I worry that what you have is just a *touch* too busy so whoever adds
capability #32 might forget to update CAP_NUM_CAPS, but it looks like
#define CAP_LAST_CAP CAP_SETFCAP
#define cap_valid(x) ((x) >= 0 && (x) <= CAP_LAST_CAP)
should also be ok for libcap.
> [...]
>
> > /*
> > * Bit location of each capability (used by user-space library and kernel)
> > */
> > @@ -350,6 +354,17 @@ typedef struct kernel_cap_struct {
> >
> > #define CAP_INIT_INH_SET CAP_EMPTY_SET
> >
>
> Its kind of a pity to put a kernel config ifdef in a header file. Could
> you put the ifdef code in the c-files that uses these definitions?
Hmm, now that you mention it, I notice that the exact same block of
code is still in commoncap.c. I must have lost the patch hunk dropping
that some time ago...
But at this point CAP_INIT_BSET is only used in
include/linux/init_task.h. And I'd really rather not put the definition
in there.
Note that the conditional is under a #ifdef __KERNEL__, so applications
shouldn't be looking at it anyway. Does that help?
> > +#ifdef CONFIG_SECURITY_FILE_CAPABILITIES
>
> In my experience when headers define things differently based on
> configuration #defines, other users of header files (apps, kernel
> modules etc.), never quite know what the current define is. If we can
> avoid conditional code like this in this header file, I'd be happier.
>
> > +#ifdef CONFIG_SECURITY_FILE_CAPABILITIES
>
> ditto.
For this I really can't, because that is the recommended way to handle
functions with different behavior per CONFIG_ variables. #ifdefs are to
be kept out of .c files to improve their readability, and helper
functions called in .c files are to have their definition in .h files
depend on the CONFIG_ variables.
> [...]
> > +extern long cap_prctl_drop(unsigned long cap);
> > +#else
> > +#include <linux/errno.h>
> > +static inline long cap_prctl_drop(unsigned long cap)
> > +{ return -EINVAL; }
> > +#endif
> > +
> > +long cap_prctl_drop(unsigned long cap)
> > +{
> > + if (!capable(CAP_SETPCAP))
> > + return -EPERM;
> > + if (!cap_valid(cap))
> > + return -EINVAL;
> > + cap_lower(current->cap_bset, cap);
>
> I think the following lines are overkill. Basically, the next exec()
> will perform the pP/pE clipping, and cap_bset should only interact with
> fP (and not fI).
>
> We already have a mechanism to manipulate pI, which in turn gates fI.

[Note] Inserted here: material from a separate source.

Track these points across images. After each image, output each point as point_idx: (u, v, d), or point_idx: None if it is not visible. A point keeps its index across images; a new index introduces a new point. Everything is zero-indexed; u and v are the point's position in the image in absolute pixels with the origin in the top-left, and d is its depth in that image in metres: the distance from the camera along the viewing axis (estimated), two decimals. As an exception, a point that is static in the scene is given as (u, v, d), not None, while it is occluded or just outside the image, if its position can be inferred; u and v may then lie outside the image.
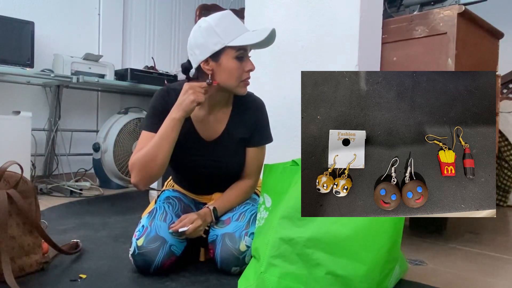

> And this same mechanism (libcap) can clip pE, pP if it is needed pre-exec().
>
> So, if you want to drop a capability irrevocably, you drop it in bset,
> and separately in pI. The current process may continue to have the
> capability, but post-exec the working process tree has lost it. For
> things like login, this is desirable.
Ok...
I think this makes sense. It seems pretty subtle and complicated, and
therefore I'm a little worried that it will be fragile against future
code changes. Someone will think it's a good idea to slightly change
the capset() semantics and only a year later will we realize that the
bounding set is no longer working...
So this will all have to be very well documented (and tested).
(Actually I notice that capabilities(7) manpage isn't in the libcap
sources. So an update to that is probably long overdue...)
> This also makes it possible for you to allow pI to have a capability
> otherwise banned in cap_bset which is useful with limited role accounts.
Yeah... so the way you'd see this happening, I assume, is that
1. login would keep some capset in pI for user hallyn,
2. so if /bin/foo had some nonempty fI, hallyn could run
/bin/foo with cap_intersect(pI|fI)?
So now the bounding set would place a restriction on what /bin/login in
some container could leave in hallyn's pI.
> > + current->cap_effective = cap_intersect(current->cap_effective,
> > + current->cap_bset);
> > + current->cap_permitted = cap_intersect(current->cap_permitted,
> > + current->cap_bset);
> > + current->cap_inheritable = cap_intersect(current->cap_inheritable,
> > + current->cap_bset);
>
> You might want to replace the above three lines with a restriction
> elsewhere on what CAP_SETPCAP can newly set in
> commoncap.c:cap_capset_check().
>
> That is, CAP_SETPCAP permits the current process to raise 'any' pI
> capability. I suspect that you'll want to prevent raising any bits not
> masked by this:
>
> pI' & ~(pI | (pP & cap_bset)).
>
> Cheers
>
> Andrew
Ok, I'll try this and see where I get.